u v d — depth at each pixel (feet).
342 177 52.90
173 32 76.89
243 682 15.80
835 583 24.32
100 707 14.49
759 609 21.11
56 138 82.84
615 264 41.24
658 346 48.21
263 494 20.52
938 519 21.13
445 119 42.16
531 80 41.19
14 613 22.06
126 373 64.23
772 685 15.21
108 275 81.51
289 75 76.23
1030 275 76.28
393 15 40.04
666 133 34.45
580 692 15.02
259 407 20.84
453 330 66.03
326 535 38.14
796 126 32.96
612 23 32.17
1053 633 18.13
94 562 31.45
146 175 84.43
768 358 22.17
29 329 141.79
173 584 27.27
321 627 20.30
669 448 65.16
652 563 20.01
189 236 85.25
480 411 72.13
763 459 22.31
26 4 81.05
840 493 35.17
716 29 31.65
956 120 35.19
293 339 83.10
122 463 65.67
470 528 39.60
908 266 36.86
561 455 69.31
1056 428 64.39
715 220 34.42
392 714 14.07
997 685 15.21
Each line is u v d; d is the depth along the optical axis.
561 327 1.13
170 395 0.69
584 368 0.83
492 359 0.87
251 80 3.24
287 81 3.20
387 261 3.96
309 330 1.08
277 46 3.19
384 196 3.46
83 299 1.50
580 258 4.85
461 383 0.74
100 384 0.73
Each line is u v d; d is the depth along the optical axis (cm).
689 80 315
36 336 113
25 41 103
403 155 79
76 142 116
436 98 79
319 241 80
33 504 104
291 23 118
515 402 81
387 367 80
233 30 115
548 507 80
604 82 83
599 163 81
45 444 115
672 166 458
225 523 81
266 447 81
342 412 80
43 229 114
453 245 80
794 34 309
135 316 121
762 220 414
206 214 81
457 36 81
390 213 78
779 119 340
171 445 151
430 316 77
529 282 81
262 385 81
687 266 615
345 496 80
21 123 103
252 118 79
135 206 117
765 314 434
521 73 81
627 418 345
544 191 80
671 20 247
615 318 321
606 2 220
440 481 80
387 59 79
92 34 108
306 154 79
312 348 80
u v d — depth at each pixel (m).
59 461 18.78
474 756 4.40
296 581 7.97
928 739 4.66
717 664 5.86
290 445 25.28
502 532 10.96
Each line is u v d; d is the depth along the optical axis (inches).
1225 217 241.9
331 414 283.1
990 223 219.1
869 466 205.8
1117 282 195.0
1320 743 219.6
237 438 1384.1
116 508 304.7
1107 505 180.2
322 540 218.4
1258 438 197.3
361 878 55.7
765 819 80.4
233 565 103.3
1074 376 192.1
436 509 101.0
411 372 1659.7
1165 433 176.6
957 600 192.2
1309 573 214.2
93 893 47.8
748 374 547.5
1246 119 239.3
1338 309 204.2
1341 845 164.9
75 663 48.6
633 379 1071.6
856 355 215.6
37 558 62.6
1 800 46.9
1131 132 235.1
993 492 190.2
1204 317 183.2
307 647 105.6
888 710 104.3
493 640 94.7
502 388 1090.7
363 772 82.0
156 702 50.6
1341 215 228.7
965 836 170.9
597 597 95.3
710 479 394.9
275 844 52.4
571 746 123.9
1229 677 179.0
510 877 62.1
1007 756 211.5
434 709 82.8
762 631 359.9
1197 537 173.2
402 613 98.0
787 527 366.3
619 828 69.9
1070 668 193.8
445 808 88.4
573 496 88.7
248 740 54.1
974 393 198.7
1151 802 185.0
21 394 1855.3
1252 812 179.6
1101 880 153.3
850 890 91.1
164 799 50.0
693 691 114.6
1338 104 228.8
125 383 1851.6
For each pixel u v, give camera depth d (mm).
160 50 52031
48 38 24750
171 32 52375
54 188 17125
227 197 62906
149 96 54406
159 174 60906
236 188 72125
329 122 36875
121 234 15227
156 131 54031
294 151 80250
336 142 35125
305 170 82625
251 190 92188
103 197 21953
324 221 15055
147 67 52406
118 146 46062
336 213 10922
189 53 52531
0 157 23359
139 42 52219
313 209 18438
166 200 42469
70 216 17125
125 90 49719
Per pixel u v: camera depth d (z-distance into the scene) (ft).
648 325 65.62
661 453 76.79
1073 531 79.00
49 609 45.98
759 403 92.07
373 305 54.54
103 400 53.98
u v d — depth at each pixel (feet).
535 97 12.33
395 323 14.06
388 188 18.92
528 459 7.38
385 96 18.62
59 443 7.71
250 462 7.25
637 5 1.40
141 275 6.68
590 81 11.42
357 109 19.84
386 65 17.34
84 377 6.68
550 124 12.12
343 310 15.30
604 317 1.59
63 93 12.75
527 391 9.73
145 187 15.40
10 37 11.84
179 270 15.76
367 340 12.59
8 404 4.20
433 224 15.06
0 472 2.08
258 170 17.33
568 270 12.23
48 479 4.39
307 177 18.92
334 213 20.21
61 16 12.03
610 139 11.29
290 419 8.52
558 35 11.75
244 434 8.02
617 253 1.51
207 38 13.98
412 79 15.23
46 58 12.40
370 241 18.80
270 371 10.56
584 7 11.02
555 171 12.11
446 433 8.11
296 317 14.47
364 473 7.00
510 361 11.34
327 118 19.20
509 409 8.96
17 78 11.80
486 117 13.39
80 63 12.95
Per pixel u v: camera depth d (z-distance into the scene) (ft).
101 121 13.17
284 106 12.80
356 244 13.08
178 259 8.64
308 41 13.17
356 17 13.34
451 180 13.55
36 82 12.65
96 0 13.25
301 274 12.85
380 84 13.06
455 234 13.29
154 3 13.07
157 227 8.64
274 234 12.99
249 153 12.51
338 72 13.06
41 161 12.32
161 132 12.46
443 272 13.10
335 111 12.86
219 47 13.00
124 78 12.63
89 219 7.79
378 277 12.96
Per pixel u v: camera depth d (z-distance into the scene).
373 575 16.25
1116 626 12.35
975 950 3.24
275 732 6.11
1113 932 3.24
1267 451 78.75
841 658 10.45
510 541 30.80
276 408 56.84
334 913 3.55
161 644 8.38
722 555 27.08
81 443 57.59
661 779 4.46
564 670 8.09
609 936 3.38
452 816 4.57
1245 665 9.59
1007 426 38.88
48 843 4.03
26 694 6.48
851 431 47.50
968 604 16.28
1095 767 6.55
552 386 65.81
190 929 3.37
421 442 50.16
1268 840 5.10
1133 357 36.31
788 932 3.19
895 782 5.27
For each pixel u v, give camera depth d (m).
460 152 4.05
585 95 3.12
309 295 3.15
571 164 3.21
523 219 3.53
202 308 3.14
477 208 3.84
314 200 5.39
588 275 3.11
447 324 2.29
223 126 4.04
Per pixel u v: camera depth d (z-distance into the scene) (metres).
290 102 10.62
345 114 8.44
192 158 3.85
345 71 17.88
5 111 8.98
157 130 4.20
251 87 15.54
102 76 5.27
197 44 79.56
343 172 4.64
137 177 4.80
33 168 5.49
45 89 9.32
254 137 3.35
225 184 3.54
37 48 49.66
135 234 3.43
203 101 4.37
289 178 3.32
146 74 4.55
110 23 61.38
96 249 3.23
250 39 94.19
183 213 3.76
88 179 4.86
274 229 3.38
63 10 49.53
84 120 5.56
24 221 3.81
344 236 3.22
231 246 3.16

= = = =

* WHAT YOU WILL DO:
Copy only this part of the entries above: the line with "189 236 85.25", the line with "93 893 47.8", and the lines between, all exactly as written.

* EXERCISE RESULT:
189 236 85.25
480 411 72.13
763 459 22.31
26 4 81.05
840 493 35.17
716 29 31.65
956 120 35.19
293 339 83.10
122 463 65.67
470 528 39.60
908 266 36.86
561 455 69.31
1056 428 64.39
715 220 34.42
392 714 14.07
997 685 15.21
Each line is u v d; d is the depth along the optical axis.
561 327 1.13
170 395 0.69
584 368 0.83
492 359 0.87
251 80 3.24
287 81 3.20
387 261 3.96
309 330 1.08
277 46 3.19
384 196 3.46
83 299 1.50
580 258 4.85
461 383 0.74
100 384 0.73
Each line is u v d; d is the depth along the optical axis (cm).
689 80 315
36 336 113
25 41 103
403 155 79
76 142 116
436 98 79
319 241 80
33 504 104
291 23 118
515 402 81
387 367 80
233 30 115
548 507 80
604 82 83
599 163 81
45 444 115
672 166 458
225 523 81
266 447 81
342 412 80
43 229 114
453 245 80
794 34 309
135 316 121
762 220 414
206 214 81
457 36 81
390 213 78
779 119 340
171 445 151
430 316 77
529 282 81
262 385 81
687 266 615
345 496 80
21 123 103
252 118 79
135 206 117
765 314 434
521 73 81
627 418 345
544 191 80
671 20 247
615 318 321
606 2 220
440 481 80
387 59 79
92 34 108
306 154 79
312 348 80
u v d — depth at each pixel (m).
59 461 18.78
474 756 4.40
296 581 7.97
928 739 4.66
717 664 5.86
290 445 25.28
502 532 10.96
Each line is u v d; d is the depth along the optical axis (inches).
1225 217 241.9
331 414 283.1
990 223 219.1
869 466 205.8
1117 282 195.0
1320 743 219.6
237 438 1384.1
116 508 304.7
1107 505 180.2
322 540 218.4
1258 438 197.3
361 878 55.7
765 819 80.4
233 565 103.3
1074 376 192.1
436 509 101.0
411 372 1659.7
1165 433 176.6
957 600 192.2
1309 573 214.2
93 893 47.8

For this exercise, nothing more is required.